Uzak denizlere yelken açan maceracı bir kaptan, sefere çıkmadan önce tayfa arıyormuş.
Limanda beklerken üç kişi gelmiş yanına.
Biri demiş ki:
"Kaptan, dünyanın en iyi gören adamı benim. İnsanlar içinde benden daha keskin gözlü biri yoktur."
Öteki:
"En hassas kulak da bendedir." demiş. "Kâinatın en iyi duyan adamı benim."
Kaptan bu iki tayfanın söylediklerinden çok memnun kalmış.

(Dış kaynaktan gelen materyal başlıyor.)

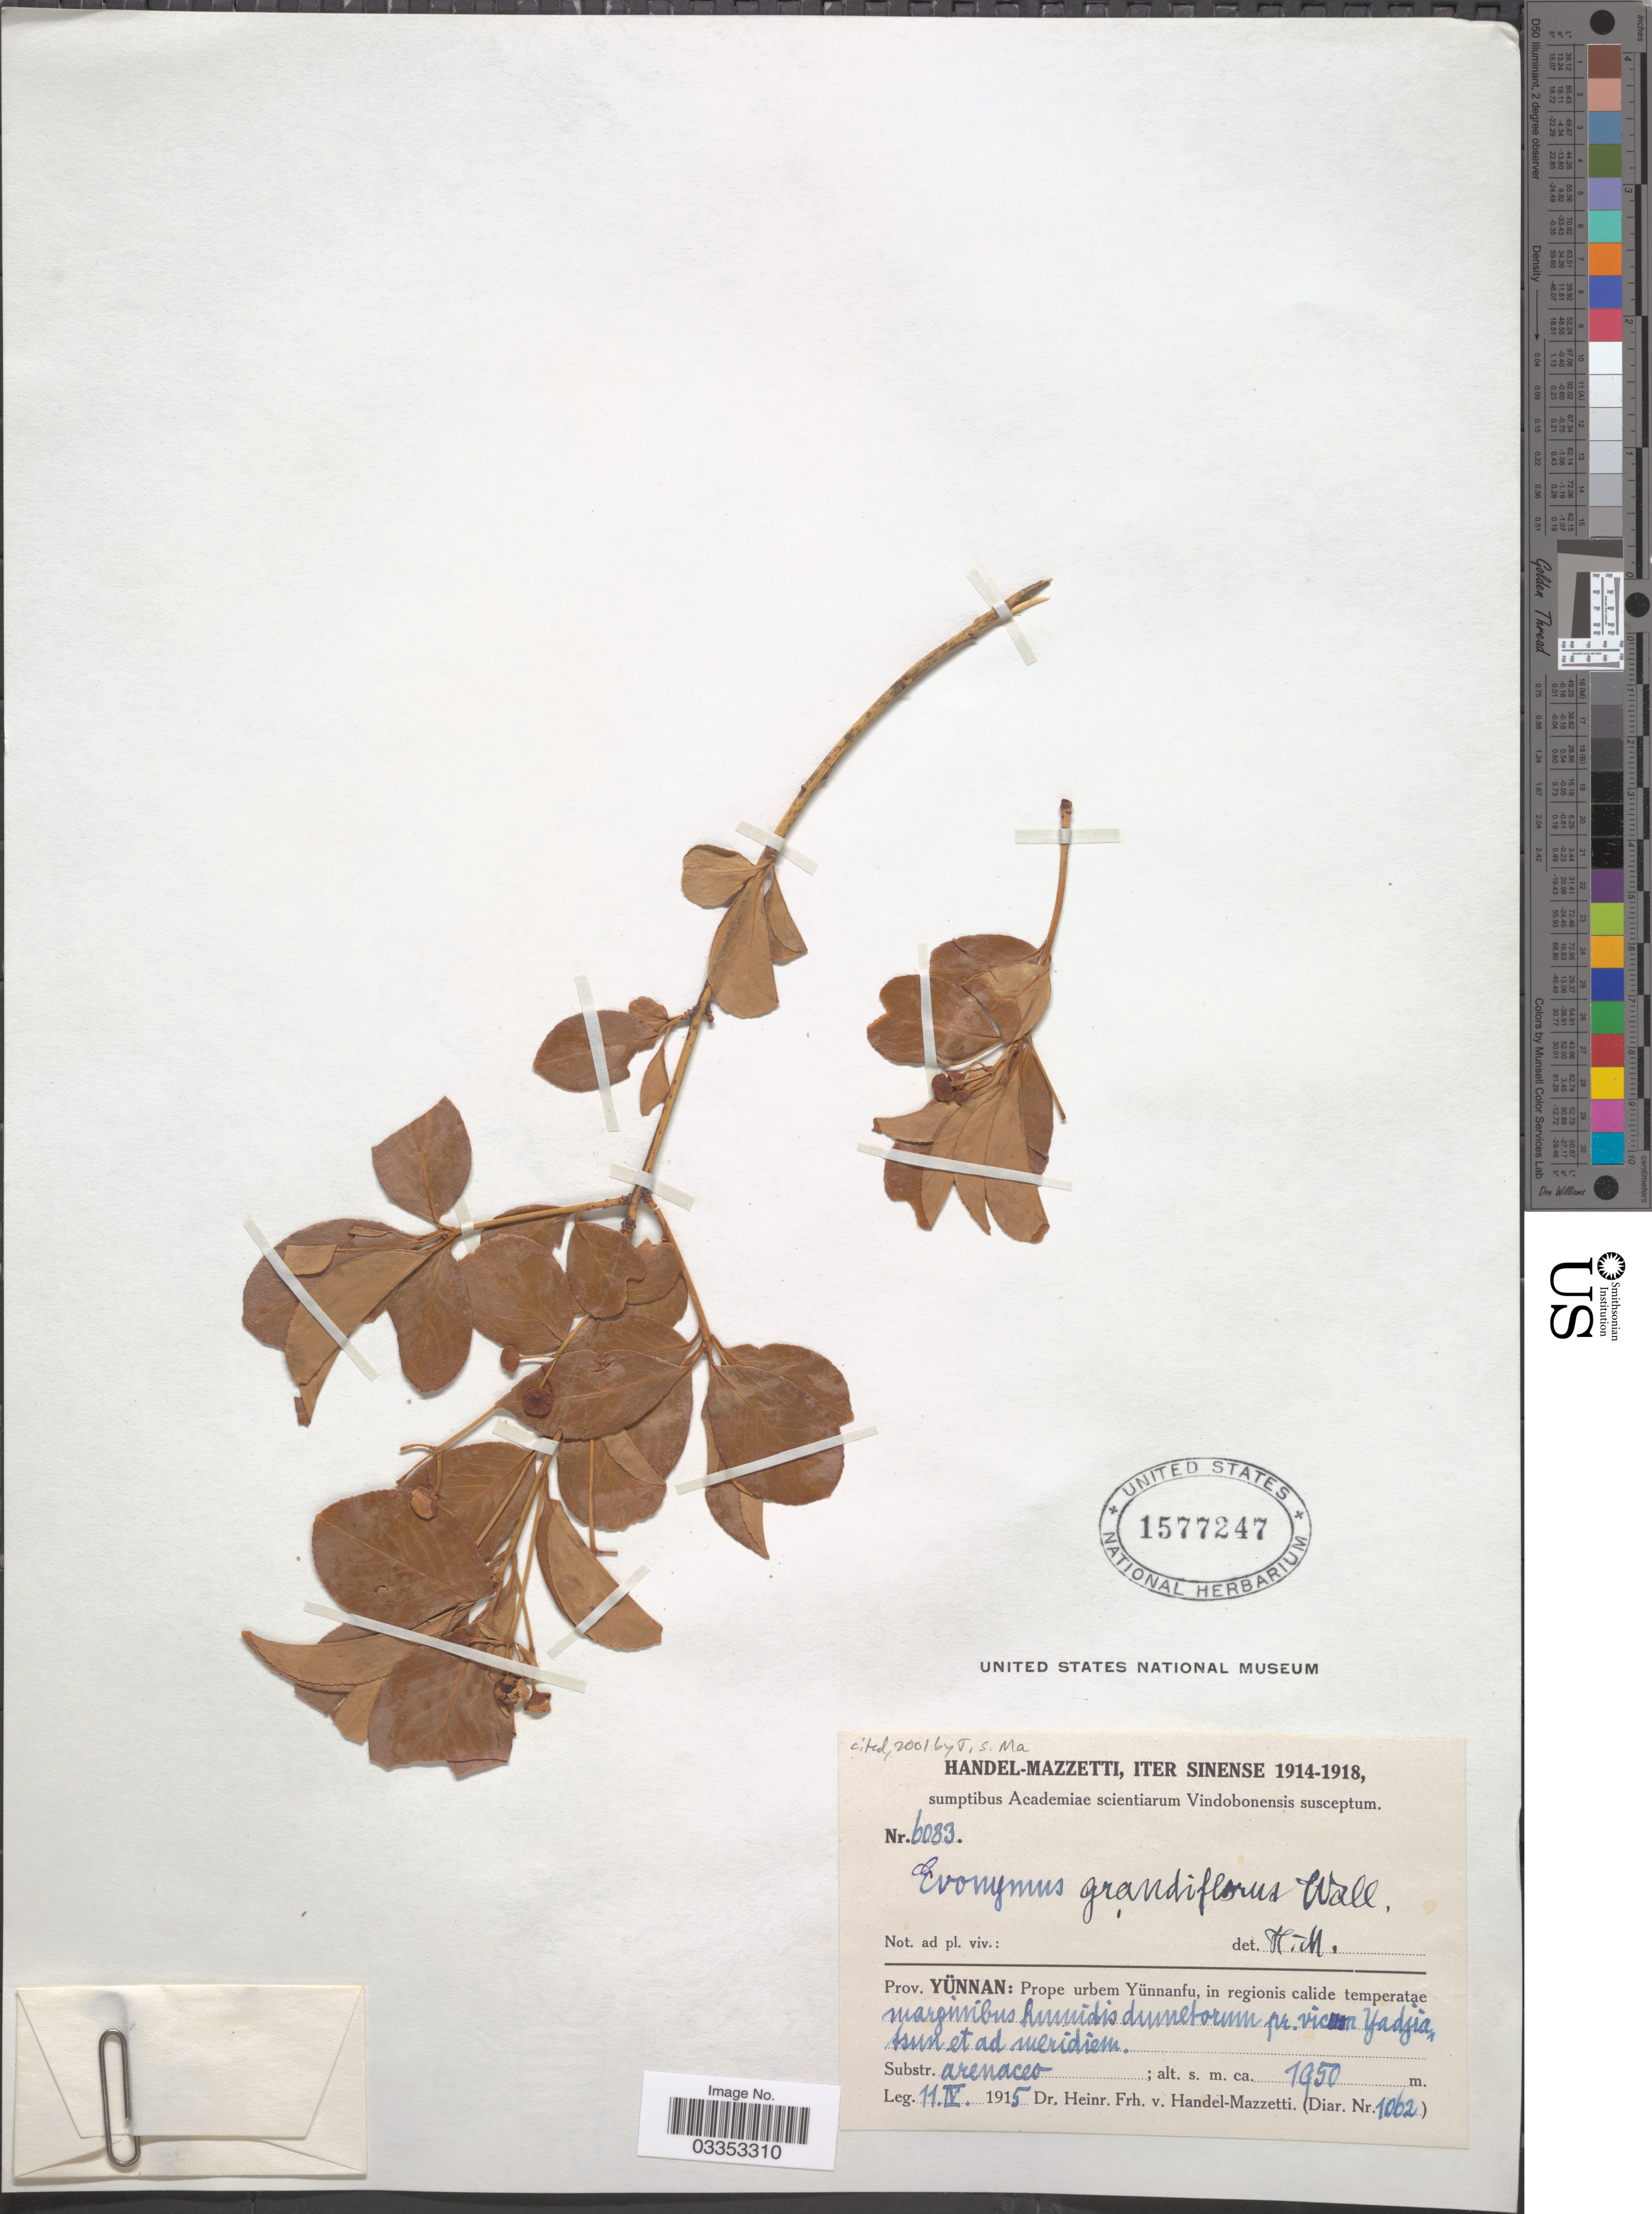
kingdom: Plantae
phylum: Tracheophyta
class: Magnoliopsida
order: Celastrales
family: Celastraceae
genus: Euonymus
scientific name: Euonymus grandiflorus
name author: Wall.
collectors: H. Handel-Mazzetti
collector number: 6083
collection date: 1915-04-11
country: China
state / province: Yunnan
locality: Prope urbem Yünnanfu, in regionis calide temperatae marginibus humidis dumetorum [interpreted] pr. vicum [interpreted] Yadjia, tsun [interpreted] et ad meridiem.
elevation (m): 1950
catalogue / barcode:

Üçüncüye dönmüş ve "Peki senin marifetin nedir?" diye sormuş.
Üçüncü tayfa "Benim canım sıkılır kaptan!" demiş.
"Nasıl yani?"
"İşte, basbayağı canım sıkılır!"
O zaman kaptan demiş ki "İkinizi işe alıyorum. Üçüncüye ise güle güle."
Ama üç tayfa çok yakın arkadaş oldukları için kaptana demişler ki "Ya üçümüzü birden işe alırsın ya da hiçbirimizi. Anca beraber kanca beraber."
"Eh!" demiş kaptan. "Gelin o zaman."
Birkaç gün sonra gemi denize açılmış, okyanuslarda fırtınalara yakalanmış; aylarca kara görmeden, yönlerini yitirerek, umutsuz bir şekilde ilerlemişler.
Bu karanlık günlerden birinde iyi gören tayfa elini gözlerine siper ederek ufku taramış ve
"Müjdemi isterim kaptan!" demiş.
"Buraya yedi günlük mesafede bir deniz feneri görüyorum. İçinde de tel gözlüklü, beyaz sakallı yaşlı bir fenerci var."
Bunun üzerine iyi duyan tayfa elini kulağına atmış, dinlemiş, dinlemiş, sonra:
"Evet kaptan, arkadaşım doğru söylüyor." demiş. "Yaşlı fenerci merdivenlerden inerken ayak seslerini duydum. Hatta tel gözlüğünü düşürdü de, tık diye bir ses çıktı."
Üçüncü tayfa " İşte kaptan" demiş. "Benim bunlara canım sıkılıyor."